Collected data:
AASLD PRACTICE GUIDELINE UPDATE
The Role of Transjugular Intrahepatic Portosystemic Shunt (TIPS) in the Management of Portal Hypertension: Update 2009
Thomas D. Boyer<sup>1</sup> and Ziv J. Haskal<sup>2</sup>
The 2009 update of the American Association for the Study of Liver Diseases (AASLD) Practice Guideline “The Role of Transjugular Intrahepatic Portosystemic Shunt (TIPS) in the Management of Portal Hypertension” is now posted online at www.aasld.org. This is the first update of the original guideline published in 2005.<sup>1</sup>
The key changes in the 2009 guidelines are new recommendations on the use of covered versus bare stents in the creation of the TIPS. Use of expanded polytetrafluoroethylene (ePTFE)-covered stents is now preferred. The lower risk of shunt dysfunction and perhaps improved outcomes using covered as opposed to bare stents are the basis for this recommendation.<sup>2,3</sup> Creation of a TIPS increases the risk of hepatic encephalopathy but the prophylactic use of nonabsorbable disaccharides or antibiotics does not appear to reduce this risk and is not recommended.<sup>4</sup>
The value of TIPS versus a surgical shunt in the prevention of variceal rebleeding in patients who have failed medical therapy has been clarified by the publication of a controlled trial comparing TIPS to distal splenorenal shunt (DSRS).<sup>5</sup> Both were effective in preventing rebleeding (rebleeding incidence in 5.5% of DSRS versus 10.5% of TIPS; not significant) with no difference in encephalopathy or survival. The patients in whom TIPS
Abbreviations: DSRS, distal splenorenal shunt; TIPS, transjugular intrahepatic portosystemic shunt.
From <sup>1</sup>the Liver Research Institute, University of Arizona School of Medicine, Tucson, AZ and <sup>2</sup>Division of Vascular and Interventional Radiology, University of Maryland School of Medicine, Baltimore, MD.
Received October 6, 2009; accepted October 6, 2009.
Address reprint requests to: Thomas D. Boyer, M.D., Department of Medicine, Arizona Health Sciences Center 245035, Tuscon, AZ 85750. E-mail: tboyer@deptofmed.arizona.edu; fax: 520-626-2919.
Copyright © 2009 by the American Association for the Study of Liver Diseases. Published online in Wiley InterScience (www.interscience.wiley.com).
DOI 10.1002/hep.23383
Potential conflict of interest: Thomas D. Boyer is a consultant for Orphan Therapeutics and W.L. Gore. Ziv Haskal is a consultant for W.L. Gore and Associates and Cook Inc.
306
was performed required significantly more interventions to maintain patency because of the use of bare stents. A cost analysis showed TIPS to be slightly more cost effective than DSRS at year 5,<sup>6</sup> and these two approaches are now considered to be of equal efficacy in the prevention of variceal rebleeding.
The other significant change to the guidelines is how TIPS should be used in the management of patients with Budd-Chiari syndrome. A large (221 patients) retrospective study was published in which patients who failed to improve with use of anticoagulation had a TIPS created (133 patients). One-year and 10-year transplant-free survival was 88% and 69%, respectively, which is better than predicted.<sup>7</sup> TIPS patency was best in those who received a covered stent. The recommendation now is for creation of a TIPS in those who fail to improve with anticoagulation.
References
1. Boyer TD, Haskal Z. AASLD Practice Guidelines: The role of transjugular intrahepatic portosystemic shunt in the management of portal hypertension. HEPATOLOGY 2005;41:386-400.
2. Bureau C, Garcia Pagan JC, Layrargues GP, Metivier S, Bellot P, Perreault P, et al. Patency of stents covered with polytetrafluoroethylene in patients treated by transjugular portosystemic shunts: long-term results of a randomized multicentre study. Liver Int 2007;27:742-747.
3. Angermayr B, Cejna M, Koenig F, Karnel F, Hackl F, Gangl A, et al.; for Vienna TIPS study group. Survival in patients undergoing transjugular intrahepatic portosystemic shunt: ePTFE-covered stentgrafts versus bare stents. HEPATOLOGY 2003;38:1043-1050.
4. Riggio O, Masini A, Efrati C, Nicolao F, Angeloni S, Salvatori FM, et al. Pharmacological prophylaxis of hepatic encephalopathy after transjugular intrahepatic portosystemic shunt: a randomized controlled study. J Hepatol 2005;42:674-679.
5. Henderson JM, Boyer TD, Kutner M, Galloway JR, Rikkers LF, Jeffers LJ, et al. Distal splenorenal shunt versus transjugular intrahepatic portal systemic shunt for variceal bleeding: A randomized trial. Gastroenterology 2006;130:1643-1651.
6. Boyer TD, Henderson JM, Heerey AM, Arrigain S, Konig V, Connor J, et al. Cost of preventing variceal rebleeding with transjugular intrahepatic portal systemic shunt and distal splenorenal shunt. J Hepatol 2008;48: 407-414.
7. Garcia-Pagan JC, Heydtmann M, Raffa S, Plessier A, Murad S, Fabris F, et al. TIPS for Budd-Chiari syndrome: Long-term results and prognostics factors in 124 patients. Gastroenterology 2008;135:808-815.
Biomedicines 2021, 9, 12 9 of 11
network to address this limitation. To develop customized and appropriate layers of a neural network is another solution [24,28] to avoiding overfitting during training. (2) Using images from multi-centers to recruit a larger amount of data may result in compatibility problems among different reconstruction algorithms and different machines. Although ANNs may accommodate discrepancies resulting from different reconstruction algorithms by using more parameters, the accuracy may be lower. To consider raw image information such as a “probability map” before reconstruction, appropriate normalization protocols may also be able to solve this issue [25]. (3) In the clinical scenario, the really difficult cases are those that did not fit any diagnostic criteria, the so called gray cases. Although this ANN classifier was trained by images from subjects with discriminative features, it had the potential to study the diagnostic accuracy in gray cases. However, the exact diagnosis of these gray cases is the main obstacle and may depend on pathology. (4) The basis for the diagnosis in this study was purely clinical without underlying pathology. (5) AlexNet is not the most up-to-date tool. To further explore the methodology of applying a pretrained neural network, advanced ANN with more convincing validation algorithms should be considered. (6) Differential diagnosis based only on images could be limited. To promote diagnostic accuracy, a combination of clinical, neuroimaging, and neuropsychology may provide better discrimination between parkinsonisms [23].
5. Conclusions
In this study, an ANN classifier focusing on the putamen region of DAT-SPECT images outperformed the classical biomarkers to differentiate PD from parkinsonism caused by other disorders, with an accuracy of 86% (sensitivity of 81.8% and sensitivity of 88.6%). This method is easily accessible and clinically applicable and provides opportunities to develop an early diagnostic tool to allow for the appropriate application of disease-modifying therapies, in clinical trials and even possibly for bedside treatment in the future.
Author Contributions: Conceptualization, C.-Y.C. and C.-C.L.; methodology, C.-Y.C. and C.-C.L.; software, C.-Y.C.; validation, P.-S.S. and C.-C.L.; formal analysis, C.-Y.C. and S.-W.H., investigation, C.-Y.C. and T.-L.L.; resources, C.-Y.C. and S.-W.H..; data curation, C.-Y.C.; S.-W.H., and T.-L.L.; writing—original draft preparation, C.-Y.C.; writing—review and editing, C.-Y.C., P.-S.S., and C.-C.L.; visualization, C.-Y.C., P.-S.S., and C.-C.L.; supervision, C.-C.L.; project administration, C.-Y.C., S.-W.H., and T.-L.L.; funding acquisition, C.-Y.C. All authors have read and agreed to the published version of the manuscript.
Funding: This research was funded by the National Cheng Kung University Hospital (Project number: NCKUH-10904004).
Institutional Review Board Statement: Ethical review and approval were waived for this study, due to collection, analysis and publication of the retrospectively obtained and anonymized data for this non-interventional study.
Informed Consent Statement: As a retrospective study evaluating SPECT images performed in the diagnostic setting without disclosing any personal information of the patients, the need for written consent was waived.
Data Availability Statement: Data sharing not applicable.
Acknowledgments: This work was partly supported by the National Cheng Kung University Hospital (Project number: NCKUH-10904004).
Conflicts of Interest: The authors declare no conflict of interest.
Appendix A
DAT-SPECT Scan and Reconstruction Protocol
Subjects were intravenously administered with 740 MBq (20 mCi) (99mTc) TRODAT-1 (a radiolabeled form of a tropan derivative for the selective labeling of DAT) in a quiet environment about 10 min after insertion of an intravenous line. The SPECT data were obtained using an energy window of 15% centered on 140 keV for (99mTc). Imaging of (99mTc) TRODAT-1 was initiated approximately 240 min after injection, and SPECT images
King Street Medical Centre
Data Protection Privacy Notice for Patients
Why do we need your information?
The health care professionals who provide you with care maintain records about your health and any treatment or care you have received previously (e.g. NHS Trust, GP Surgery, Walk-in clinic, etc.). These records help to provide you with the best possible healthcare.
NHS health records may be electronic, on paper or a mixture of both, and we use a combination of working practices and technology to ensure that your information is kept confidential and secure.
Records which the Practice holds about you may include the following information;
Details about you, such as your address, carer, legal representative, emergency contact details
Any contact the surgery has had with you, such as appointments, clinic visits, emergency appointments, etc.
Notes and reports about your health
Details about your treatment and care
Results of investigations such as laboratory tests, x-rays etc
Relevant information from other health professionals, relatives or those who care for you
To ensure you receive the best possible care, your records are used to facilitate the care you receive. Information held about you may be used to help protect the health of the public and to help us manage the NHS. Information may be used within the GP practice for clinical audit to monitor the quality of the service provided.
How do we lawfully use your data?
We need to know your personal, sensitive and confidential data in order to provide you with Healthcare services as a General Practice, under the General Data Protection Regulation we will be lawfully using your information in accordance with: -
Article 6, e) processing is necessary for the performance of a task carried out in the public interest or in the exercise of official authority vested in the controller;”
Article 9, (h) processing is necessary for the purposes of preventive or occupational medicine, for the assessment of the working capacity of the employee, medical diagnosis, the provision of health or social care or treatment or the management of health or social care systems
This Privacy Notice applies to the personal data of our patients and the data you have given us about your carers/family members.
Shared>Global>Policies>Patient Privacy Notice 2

- **WORK REQUEST**
From the first line of the data through the line with "Thomas D. Boyer<sup>1</sup>", quote each line exactly and add nothing else.

- **RESPONSE AREA**
AASLD PRACTICE GUIDELINE UPDATE
The Role of Transjugular Intrahepatic Portosystemic Shunt (TIPS) in the Management of Portal Hypertension: Update 2009
Thomas D. Boyer<sup>1</sup> and Ziv J. Haskal<sup>2</sup>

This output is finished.